Da Kohlendioxid keine Grenzen kenne, könne Klimapolitik nur gemeinsam auf internationaler Ebene gestaltet werden, betonte auch Lukas Köhler (FDP). Er sprach sich dafür aus, die globale Klimapolitik so auszugestalten, dass ein CO2-Limit festgesetzt werde und Deutschland dabei eine Vorreiterrolle übernehme. Entscheidend sei, die Ziele des Pariser Klimaschutzabkommens möglichst effizient zu erreichen. Kritik übte Köhler dabei am Antrag der Grünen (19/28785) für eine strategische Klimaaußenpolitik: Wer die Klimapolitik mit allen möglichen Themen überfrachte, laufe Gefahr, gar nichts zu erreichen.

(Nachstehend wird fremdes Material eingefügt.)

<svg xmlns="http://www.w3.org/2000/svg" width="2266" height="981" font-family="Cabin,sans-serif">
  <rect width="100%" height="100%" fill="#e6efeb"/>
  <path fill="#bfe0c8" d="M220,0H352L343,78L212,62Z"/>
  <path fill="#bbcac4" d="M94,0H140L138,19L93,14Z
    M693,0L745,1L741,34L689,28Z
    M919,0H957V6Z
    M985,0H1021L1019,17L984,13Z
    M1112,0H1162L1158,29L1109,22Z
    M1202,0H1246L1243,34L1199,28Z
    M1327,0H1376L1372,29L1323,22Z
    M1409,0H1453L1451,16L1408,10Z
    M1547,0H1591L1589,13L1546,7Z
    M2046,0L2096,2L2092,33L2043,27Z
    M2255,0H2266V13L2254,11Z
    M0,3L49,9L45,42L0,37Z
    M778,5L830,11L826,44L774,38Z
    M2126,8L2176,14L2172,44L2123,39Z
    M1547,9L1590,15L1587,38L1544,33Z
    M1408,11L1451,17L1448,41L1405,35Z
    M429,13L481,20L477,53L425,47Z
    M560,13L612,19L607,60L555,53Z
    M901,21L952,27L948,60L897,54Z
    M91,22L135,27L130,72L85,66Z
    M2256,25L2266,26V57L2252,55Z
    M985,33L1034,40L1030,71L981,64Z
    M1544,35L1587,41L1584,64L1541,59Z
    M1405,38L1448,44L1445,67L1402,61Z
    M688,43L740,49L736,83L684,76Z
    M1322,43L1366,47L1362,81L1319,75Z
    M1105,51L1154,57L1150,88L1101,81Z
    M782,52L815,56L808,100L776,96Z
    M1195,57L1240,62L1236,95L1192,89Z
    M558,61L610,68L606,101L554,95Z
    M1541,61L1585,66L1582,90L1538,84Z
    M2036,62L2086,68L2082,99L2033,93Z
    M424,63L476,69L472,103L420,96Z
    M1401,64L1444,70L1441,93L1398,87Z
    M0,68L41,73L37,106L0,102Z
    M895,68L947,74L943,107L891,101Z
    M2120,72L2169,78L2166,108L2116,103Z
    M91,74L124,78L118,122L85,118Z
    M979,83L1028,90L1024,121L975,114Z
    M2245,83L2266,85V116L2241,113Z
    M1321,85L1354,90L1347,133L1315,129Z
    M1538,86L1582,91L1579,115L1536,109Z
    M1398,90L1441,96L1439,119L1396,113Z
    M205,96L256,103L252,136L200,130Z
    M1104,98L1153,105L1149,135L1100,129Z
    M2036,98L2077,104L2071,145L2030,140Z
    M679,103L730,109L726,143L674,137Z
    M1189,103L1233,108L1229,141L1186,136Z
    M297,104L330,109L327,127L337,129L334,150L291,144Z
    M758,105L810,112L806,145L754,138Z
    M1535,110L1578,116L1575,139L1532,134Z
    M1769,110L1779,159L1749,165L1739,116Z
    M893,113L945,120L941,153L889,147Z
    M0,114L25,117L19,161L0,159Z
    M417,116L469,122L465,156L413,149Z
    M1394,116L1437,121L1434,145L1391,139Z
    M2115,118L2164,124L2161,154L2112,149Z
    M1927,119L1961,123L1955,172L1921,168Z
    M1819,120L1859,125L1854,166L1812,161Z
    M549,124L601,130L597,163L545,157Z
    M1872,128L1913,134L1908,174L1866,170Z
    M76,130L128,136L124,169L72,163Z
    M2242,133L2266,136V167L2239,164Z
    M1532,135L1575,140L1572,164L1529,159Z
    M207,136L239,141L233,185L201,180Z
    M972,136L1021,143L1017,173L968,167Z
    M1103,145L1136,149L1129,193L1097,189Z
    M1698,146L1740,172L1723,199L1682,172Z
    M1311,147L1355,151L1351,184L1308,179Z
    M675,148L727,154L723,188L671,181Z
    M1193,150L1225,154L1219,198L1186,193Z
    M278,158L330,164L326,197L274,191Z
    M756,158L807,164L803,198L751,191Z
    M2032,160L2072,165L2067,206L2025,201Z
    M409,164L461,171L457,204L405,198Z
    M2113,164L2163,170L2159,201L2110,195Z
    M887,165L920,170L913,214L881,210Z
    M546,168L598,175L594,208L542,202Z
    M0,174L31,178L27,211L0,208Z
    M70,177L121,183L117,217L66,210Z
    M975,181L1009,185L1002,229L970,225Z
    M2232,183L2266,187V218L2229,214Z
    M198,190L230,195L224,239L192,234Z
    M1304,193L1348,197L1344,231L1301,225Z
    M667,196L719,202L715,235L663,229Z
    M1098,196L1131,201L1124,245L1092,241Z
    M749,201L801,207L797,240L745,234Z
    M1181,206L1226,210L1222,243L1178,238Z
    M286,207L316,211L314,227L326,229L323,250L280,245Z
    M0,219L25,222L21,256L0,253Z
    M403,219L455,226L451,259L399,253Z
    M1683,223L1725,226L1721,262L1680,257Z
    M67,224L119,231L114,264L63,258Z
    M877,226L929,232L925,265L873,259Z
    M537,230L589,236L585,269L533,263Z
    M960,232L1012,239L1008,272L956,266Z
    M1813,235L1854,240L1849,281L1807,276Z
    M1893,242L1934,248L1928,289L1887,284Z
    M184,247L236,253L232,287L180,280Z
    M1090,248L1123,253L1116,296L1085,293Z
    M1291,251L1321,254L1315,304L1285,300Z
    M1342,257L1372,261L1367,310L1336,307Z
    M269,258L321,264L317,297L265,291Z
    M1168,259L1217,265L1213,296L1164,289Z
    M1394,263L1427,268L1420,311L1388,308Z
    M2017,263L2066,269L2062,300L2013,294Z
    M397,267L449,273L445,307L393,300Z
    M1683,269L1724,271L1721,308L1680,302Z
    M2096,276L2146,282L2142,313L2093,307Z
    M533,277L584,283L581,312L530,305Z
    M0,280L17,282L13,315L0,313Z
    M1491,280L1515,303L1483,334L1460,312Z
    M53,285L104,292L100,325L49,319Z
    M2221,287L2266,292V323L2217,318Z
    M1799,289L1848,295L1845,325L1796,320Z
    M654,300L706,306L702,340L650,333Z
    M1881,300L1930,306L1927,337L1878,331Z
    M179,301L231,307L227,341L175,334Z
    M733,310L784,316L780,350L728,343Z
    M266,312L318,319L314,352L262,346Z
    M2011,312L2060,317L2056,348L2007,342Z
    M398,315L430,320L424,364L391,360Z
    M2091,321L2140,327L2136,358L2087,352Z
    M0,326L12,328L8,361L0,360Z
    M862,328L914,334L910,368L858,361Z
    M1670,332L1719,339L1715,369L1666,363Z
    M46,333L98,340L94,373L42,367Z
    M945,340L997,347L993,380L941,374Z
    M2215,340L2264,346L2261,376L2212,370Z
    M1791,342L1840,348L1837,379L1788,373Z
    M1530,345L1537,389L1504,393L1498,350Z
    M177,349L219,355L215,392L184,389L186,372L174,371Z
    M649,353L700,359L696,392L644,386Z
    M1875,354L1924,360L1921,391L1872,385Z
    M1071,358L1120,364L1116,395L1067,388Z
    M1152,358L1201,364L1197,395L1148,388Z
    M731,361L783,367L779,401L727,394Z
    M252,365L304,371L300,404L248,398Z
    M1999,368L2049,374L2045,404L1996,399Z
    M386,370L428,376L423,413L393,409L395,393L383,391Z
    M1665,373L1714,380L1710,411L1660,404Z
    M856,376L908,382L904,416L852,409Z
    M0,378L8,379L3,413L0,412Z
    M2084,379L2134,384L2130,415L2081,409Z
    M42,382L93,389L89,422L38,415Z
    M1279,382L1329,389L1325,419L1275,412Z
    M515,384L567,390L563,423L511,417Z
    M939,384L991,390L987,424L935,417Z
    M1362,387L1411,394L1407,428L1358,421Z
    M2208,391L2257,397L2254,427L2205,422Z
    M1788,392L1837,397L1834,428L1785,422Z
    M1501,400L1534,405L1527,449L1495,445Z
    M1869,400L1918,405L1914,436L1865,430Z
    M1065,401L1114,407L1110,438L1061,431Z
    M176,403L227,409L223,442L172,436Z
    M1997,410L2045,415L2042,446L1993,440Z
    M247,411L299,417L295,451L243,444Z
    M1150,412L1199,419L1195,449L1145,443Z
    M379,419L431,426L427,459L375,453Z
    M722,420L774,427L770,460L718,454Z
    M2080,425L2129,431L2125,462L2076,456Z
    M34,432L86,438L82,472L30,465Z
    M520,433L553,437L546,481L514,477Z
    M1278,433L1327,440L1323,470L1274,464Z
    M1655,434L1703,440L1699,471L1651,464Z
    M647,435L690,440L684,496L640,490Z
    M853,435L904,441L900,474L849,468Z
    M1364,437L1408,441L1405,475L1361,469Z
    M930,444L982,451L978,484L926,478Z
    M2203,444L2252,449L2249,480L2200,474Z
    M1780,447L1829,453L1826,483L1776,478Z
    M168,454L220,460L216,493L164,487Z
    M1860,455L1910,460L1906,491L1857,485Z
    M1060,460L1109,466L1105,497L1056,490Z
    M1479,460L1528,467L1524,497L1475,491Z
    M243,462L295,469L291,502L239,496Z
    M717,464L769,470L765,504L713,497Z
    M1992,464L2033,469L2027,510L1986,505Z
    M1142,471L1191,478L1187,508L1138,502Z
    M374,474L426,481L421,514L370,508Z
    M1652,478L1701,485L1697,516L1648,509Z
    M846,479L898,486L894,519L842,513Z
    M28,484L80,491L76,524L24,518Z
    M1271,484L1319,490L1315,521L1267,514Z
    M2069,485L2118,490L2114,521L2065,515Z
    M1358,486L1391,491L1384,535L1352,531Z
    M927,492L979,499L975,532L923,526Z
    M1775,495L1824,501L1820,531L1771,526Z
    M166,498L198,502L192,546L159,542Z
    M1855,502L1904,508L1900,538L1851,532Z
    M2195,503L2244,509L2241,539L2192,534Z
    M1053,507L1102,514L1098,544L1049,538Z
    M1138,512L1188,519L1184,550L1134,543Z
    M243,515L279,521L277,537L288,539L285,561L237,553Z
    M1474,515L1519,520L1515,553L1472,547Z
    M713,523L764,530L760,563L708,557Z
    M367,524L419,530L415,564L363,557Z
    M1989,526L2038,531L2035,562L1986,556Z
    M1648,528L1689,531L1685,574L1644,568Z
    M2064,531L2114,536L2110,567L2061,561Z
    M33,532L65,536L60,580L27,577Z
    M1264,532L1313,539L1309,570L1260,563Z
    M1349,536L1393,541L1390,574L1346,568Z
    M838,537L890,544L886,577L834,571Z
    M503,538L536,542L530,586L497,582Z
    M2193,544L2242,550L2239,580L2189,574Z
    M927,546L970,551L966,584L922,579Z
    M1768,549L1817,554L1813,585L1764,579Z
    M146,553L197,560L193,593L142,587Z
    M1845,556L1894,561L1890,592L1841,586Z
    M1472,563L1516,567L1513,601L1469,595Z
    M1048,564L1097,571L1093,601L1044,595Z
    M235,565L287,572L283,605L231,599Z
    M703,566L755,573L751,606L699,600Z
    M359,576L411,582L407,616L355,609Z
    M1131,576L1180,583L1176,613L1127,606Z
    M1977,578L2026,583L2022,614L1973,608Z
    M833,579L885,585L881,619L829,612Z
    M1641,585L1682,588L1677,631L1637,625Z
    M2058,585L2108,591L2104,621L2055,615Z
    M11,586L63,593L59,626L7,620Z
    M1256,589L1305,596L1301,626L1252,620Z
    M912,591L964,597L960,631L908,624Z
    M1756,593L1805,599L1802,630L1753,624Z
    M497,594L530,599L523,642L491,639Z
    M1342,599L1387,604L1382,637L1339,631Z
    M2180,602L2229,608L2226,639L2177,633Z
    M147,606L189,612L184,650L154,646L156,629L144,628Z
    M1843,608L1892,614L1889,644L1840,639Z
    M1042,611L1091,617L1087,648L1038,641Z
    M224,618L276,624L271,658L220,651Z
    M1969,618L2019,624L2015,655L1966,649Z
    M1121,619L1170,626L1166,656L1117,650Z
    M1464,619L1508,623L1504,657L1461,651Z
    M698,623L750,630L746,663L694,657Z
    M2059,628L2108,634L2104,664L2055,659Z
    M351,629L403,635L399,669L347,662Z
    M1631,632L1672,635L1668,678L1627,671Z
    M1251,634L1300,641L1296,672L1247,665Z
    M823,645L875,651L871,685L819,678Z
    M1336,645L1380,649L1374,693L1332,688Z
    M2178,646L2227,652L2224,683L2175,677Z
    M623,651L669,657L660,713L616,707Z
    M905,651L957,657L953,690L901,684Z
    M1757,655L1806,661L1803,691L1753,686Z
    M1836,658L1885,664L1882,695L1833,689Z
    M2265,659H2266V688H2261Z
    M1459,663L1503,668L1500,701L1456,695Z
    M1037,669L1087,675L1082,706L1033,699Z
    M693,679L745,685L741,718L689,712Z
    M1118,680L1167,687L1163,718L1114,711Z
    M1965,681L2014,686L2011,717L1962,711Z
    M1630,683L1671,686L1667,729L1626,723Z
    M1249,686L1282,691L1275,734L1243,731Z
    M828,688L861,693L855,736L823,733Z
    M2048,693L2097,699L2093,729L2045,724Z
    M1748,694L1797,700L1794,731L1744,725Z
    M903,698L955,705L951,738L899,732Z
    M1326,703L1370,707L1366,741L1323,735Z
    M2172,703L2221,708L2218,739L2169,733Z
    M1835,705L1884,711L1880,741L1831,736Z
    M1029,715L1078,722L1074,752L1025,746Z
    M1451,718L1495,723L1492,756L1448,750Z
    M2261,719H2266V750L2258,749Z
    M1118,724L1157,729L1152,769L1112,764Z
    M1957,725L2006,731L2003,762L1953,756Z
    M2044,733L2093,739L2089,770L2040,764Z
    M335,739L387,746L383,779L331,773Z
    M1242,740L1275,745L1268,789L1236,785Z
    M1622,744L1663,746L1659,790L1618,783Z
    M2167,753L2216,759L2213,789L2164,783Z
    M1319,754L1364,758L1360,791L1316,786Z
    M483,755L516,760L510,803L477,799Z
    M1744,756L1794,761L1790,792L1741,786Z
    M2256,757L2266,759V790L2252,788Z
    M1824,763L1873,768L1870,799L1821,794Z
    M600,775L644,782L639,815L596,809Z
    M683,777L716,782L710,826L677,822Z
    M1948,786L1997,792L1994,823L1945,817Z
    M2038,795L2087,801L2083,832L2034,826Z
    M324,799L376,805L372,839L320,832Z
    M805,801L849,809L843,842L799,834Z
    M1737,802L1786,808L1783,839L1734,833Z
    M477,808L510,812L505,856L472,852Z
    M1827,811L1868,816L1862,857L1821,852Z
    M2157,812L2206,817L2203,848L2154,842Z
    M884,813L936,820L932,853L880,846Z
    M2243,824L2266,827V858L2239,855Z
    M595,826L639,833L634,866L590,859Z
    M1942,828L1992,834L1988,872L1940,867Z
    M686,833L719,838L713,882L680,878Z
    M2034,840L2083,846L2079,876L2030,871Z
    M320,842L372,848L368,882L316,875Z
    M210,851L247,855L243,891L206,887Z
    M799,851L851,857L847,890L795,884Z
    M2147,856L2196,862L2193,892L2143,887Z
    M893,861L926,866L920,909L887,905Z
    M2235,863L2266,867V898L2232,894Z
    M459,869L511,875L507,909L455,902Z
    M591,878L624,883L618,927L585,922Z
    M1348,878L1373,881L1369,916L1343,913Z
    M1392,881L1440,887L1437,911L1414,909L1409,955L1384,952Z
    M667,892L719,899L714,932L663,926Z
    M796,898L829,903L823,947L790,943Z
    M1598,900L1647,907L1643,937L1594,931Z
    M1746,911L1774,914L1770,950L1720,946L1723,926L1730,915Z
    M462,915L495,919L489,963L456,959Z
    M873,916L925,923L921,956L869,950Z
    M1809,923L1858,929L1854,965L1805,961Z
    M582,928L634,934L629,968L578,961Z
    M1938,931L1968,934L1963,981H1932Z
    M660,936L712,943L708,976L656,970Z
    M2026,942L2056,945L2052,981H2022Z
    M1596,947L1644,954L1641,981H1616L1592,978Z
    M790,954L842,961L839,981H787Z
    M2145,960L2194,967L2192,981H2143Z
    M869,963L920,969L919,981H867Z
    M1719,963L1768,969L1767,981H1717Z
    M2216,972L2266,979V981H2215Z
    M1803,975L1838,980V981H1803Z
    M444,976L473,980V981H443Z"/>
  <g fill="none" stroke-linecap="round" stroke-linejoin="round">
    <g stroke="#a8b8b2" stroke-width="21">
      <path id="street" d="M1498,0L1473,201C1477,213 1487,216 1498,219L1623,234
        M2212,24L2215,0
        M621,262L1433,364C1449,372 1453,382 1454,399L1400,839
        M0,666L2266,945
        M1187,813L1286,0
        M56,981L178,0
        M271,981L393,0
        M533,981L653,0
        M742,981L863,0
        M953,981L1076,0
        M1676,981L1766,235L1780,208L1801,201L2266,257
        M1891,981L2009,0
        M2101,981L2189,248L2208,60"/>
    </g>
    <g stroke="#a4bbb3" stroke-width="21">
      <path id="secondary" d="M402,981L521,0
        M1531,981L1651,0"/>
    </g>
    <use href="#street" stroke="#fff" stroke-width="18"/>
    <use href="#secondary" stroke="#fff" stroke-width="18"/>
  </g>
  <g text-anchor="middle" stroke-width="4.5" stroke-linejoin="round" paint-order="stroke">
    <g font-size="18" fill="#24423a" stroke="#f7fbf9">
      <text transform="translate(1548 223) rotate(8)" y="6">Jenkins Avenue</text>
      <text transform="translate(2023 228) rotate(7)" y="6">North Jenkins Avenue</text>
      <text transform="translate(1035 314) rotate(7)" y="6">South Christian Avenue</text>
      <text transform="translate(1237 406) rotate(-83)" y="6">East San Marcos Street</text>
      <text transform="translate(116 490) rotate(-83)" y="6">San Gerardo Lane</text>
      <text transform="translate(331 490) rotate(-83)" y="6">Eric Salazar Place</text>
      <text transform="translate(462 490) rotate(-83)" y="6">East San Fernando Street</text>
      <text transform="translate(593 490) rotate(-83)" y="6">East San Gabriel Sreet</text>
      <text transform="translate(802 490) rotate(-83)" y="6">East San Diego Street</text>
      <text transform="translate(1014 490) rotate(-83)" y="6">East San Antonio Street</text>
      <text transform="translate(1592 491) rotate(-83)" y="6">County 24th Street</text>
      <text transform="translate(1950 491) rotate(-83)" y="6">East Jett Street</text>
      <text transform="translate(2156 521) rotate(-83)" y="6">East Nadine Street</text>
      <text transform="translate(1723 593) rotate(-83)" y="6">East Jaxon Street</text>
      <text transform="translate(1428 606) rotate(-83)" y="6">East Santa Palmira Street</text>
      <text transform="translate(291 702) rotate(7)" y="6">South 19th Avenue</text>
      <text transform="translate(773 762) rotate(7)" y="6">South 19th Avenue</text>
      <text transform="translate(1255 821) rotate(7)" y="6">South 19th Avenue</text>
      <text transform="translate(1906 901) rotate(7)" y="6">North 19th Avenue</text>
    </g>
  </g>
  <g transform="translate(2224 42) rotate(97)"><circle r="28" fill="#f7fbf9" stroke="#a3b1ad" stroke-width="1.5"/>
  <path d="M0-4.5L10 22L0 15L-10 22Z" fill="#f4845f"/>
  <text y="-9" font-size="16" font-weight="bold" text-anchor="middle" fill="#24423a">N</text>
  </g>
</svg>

Scharfe Kritik an der Klimapolitik der Bundesregierung und insbesondere an der Union übte Lorenz Gösta Beutin (Die Linke). "Die Klimapolitik scheint wie auf Eis gelegt", sagte er. "Deutschland muss endlich Verantwortung übernehmen in der Klimakrise." Die Bundesregierung schütze die Reichsten und die Konzerne, während die Ärmsten und Schwächsten sowohl unter der Klima- als auch unter der Coronakrise litten. Nötig sei deshalb ein "sozialökologischer Umbau" der Bundesrepublik.

Im weiteren Verlauf der Sitzung befasste sich der Bundestag mit einem weiteren Thema mit Umweltbezug, nämlich dem Wald. Angenommen wurde dabei ein Antrag der Koalitionsfraktionen (19/28789), der verlangt, Leistungen von Waldbesitzern zu honorieren, die den vom Wald erbrachten Beitrag zum Ökosystem unterstützen. Abgelehnt wurden Anträge der AfD- und der FDP-Fraktion.